Extracted page text data
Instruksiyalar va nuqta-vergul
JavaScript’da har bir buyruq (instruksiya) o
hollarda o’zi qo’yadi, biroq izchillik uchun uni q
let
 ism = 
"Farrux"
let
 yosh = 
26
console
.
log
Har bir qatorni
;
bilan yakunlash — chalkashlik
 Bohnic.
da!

■ Requirement
Output every entry exactly as given.

■ Answer section
Instruksiyalar va nuqta-vergul
JavaScript’da har bir buyruq (instruksiya) o
hollarda o’zi qo’yadi, biroq izchillik uchun uni q
let
 ism = 
"Farrux"
let
 yosh = 
26
console
.
log
Har bir qatorni
;
bilan yakunlash — chalkashlik
 Bohnic.
da!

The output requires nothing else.